Karin Somby^1,2, Ivana Tomic², Martin Hingle² & Ben Forbes¹

¹King’s College London, Stamford Street, London, SE1 9HN, UK

²Novartis Pharma AG, Fabrikstrasse 2, Novartis Campus, Basel, 4056, Switzerland

Summary

The role of dissolution in pulmonary drug delivery has received significant interest over the last decade, with intensifying research into dissolution methods for orally inhaled drug products (OIDPs). Proposers of an inhaled biopharmaceutical classification system (iBCS) argue for dissolution as a quality attribute of inhaled aerosol medicines that contain drugs with low aqueous solubility. OIDPs containing the corticosteroid fluticasone propionate (FP), e.g., Advair Diskus, fall into the category of products for which dissolution may play a significant role in product performance. The aim of this study was to take advantage of the learnings in the scientific literature and configure an in vitro aerosol deposition and dissolution system for inhaled dosage forms that is: (i) predictive of in vivo performance, and (ii) amenable to standardisation.
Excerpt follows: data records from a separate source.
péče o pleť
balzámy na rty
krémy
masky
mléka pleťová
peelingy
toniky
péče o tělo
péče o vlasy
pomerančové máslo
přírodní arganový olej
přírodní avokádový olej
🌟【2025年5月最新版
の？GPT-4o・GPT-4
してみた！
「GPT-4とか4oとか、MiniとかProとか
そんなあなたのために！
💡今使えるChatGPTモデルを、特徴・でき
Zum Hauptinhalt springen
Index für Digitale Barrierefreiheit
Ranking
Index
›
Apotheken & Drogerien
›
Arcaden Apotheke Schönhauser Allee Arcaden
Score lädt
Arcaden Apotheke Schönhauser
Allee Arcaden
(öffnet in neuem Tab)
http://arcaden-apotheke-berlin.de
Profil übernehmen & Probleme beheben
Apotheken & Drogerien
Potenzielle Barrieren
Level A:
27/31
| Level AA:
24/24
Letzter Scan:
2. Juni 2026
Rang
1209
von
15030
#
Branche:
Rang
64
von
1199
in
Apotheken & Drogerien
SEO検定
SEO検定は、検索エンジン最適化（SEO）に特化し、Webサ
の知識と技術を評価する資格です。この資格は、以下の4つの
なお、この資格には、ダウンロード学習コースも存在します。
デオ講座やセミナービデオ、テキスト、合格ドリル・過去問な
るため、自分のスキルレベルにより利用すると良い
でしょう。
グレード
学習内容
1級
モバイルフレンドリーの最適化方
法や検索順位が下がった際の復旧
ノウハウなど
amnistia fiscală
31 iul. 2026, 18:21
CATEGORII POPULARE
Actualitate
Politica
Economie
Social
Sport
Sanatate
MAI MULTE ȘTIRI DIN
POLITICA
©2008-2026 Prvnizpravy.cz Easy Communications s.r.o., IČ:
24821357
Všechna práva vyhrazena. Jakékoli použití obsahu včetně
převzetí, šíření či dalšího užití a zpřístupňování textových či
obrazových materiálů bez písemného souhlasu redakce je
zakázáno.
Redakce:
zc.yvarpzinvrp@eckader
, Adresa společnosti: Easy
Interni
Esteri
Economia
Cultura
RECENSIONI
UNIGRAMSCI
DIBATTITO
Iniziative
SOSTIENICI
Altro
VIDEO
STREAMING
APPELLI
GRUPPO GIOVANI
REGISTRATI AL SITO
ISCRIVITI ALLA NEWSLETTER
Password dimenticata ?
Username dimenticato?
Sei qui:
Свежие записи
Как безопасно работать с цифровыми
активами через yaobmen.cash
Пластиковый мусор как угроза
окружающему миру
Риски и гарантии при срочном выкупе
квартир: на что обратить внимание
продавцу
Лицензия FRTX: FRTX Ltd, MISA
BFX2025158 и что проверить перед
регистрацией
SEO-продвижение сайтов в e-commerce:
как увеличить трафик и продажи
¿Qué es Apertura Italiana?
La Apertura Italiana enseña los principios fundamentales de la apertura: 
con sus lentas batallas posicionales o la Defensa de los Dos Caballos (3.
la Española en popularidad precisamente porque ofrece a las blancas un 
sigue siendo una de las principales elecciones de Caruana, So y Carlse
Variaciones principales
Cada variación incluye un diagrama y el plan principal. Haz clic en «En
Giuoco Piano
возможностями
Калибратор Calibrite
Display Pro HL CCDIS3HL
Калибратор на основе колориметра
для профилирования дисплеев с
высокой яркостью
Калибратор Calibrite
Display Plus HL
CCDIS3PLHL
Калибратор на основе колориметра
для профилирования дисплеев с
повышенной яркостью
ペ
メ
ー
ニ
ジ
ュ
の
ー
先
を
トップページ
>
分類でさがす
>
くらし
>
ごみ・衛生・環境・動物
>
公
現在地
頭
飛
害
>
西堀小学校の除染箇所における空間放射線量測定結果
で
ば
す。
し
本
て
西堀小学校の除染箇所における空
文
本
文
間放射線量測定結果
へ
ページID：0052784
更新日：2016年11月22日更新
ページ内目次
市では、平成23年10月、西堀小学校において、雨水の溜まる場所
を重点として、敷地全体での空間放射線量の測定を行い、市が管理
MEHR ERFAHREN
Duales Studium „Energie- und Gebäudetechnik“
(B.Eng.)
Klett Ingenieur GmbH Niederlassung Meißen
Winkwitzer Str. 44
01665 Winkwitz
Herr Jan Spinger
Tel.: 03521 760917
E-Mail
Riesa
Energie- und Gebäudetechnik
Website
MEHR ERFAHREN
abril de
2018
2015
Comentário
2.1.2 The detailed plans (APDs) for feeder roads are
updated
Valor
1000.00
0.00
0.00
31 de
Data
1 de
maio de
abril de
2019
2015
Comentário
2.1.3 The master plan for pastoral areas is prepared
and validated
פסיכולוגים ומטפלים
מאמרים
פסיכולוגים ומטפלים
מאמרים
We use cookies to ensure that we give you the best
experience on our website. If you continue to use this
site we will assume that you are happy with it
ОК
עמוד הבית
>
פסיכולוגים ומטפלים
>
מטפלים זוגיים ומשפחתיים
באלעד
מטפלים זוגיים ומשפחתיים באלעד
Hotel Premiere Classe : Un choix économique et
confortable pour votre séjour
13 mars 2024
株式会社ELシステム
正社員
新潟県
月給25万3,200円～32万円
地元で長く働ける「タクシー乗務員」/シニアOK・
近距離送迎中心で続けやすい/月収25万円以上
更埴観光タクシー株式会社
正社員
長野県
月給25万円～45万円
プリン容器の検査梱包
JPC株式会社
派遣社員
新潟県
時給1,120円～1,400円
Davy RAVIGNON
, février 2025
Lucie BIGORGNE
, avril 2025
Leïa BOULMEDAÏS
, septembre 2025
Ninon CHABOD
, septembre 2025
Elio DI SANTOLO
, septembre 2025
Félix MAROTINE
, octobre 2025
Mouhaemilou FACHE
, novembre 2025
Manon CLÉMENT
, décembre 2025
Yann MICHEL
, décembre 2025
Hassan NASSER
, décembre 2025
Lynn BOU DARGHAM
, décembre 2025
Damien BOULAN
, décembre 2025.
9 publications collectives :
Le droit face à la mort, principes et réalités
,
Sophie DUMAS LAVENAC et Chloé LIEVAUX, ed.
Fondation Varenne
Respirable fractions of Advair Diskus were collected using a Next Generation Impactor (NGI) and transferred to a Transwell^® chamber in which dissolution conditions were selected based on simplicity, previously published literature and bio relevance. First, a Transwell^® dissolution system was established with a dissolution medium containing phosphate buffer and 0.15% surfactant (SDS) which was benchmarked to the published solubility of FP in more representative epithelial lung lining fluids. The dissolution of different dosage strengths (100 µg, 250 µg, and 500 µg FP in Advair Diskus) were evaluated and found to differ with previously reported data potentially due to the aerosol collection and use of sink and non-sink conditions. This work contributes to the development of systems with the potential to become standardised dissolution procedures for OIDPs.

Key Message

In response to recent frameworks emphasising the importance of dissolution for certain classes of inhaled medicines, we have taken learnings from the literature to configure a dissolution method that combines simplicity and bio-relevance. This contributes to the iterative development of systems with the potential to become standardised dissolution procedures for OIDPs.